EXTRACTED TEXT
★ ★ ★ ★ ★ ★ ★

Pizza is a dish known and loved globally, with its delicious cheesy roots in Italy. But which Italian pizza style is the best – Neapolitan Pizza or Roman Pizza? What are the differences between them?
Both kinds of pizza carry classic flavors from Italy and have been eaten for centuries. Neopolitan pizza, originating in Naples, is thicker, focusing on the dough. Roman pizza originating in Rome is thinner and crispier.
Here’s what you need to know, about Neapolitan Pizza versus Roman Pizza, to decide for yourself.
Why are pizza types so highly debated?
Before diving into each kind of pizza’s specific cooking style and qualities, it’s essential to recognize why Italians so hotly debate the issue. Whether for fun or in all seriousness.
For Italians, Pizza is a point of cultural heritage. It’s a dish that most people associate with Italy that has come to represent the country.
The art of making the dish, in whatever style, is typically passed down from generation to generation in families; everyone has their family recipe.
Pizzaioli, pizza makers have a lot of passion for their industry and strive to make it taste as good as possible.
The argument between pizza kinds is a matter of pride in your home. Neapolitans will argue stringently that Neapolitan Pizza is the only pizza that counts. Romans will say that Roman Pizza is just as good if not better.
Although, both may agree that American-style pizzas don’t count at all.
Neapolitan Pizza puts significant focus on the dough. This style of pizza is made with flour, water, yeast, and salt, which is proofed and gently stretched into shape to get the lightest, fluffiest crust possible.
A Neapolitan pizza will have toppings and sauce in the center and leave some room around the edge to allow it to rise and crisp, making a distinct crust called cornicione. Neapolitan pizzas are typically only stretched to be about 12 inches across at maximum.
They will be soft so that you usually have to fold your slice in half to eat it without losing any toppings. Additionally, cooking it quickly, usually for no more than 50-90 seconds at a high temperate, between 800 and 900 degrees F (425 and 480 degrees Celsius), creates the perfect slice.
The most traditional toppings for a Neapolitan pizza are tomatoes or tomato sauce, mozzarella cheese cut into thick rounds or shredded, and fresh basil added after the cooking process.

★ ★ ★ ★ ★ ★ ★

Please repeat the part of the pizza text from "Here’s what you" to "in all seriousness.".

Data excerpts

★ ★ ★ ★ ★ ★ ★

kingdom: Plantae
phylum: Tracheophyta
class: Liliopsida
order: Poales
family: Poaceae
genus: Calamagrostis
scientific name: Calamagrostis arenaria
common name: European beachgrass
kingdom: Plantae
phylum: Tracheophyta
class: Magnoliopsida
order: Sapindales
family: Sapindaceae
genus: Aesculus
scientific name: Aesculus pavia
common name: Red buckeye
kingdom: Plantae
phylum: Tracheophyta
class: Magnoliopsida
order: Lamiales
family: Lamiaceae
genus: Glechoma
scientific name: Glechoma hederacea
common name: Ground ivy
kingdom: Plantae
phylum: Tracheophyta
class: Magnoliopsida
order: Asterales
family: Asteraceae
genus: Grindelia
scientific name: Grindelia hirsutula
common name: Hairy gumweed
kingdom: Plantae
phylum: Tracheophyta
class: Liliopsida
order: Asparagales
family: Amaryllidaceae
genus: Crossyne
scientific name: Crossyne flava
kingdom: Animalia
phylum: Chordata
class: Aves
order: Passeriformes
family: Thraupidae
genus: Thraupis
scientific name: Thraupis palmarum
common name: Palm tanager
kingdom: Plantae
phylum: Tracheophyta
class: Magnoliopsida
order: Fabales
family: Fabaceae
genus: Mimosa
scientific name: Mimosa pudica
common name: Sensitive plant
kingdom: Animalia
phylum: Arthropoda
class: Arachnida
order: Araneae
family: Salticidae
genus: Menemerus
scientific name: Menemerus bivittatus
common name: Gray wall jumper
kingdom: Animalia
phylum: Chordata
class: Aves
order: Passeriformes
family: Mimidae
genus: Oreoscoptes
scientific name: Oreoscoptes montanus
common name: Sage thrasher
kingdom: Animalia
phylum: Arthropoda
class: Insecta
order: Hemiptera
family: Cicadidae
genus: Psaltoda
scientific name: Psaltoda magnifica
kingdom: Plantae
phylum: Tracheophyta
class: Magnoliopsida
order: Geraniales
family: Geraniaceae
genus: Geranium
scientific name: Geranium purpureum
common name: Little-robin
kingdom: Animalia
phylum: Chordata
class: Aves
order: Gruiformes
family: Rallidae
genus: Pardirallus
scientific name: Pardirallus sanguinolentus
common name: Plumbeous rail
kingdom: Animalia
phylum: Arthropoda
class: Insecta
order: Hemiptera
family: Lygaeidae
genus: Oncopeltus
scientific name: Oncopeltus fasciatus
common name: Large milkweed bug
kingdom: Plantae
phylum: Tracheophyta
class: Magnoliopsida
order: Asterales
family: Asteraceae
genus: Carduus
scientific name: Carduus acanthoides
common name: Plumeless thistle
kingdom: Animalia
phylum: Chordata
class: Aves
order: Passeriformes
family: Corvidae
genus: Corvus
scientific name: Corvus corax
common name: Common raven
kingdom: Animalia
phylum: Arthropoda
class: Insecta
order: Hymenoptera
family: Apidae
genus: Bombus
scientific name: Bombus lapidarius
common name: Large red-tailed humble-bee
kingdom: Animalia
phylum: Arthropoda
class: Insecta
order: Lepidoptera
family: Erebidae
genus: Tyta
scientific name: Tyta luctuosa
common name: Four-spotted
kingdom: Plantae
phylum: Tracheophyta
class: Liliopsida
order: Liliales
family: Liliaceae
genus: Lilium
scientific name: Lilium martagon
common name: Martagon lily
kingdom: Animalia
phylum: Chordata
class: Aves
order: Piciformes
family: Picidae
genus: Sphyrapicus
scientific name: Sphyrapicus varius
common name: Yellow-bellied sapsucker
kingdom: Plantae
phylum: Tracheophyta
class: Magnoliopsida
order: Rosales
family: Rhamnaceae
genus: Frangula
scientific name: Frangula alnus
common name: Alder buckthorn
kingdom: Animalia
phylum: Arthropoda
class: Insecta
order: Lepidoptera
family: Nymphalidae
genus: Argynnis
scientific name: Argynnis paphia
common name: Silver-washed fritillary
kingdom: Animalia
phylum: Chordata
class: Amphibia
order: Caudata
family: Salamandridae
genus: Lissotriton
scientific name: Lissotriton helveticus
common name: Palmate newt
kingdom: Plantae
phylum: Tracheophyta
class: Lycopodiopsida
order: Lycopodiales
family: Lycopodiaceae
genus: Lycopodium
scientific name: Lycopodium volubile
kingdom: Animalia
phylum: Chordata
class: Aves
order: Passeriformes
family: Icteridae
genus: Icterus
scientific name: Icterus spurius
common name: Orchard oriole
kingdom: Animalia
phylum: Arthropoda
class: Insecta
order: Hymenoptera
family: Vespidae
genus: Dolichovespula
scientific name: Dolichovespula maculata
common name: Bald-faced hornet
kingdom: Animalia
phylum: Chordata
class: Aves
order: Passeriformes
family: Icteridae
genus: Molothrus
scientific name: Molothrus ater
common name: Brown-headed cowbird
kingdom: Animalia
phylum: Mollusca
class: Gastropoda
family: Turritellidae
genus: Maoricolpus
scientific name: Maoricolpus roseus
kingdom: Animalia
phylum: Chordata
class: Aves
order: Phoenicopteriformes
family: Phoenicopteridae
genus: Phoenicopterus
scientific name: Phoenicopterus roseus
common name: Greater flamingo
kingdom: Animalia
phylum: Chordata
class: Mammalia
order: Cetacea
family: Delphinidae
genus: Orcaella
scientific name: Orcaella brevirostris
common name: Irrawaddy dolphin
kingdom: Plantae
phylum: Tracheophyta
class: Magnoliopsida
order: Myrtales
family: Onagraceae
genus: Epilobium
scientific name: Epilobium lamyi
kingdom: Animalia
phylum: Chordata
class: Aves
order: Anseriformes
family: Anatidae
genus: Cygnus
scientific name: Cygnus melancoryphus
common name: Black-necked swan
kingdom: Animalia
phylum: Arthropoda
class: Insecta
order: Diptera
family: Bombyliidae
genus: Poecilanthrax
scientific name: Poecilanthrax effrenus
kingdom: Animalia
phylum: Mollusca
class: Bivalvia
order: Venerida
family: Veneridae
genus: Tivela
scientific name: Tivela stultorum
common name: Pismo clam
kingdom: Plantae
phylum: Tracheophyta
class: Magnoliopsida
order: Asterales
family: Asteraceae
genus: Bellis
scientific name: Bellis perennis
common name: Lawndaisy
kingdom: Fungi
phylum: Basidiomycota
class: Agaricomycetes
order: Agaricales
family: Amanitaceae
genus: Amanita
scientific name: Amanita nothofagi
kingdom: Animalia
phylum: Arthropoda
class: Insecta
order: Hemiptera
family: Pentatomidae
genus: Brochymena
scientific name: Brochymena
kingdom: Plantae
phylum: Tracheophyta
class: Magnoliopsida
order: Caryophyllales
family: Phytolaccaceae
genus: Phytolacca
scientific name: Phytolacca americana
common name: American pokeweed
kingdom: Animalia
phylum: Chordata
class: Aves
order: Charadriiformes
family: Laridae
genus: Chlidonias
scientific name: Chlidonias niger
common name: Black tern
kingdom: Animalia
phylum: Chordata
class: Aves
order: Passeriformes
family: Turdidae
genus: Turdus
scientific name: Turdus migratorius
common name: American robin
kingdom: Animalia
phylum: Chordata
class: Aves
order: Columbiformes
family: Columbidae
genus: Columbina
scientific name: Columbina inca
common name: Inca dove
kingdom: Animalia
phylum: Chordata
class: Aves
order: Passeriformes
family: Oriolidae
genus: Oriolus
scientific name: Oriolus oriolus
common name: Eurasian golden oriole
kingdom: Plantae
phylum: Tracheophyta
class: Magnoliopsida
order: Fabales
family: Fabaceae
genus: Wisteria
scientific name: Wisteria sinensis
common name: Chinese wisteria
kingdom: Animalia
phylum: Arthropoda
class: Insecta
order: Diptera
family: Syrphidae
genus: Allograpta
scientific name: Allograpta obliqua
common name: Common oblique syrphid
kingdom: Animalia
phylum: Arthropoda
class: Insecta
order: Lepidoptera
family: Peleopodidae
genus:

★ ★ ★ ★ ★ ★ ★

RIGHT ANSWER
Here’s what you need to know, about Neapolitan Pizza versus Roman Pizza, to decide for yourself.
Why are pizza types so highly debated?
Before diving into each kind of pizza’s specific cooking style and qualities, it’s essential to recognize why Italians so hotly debate the issue. Whether for fun or in all seriousness.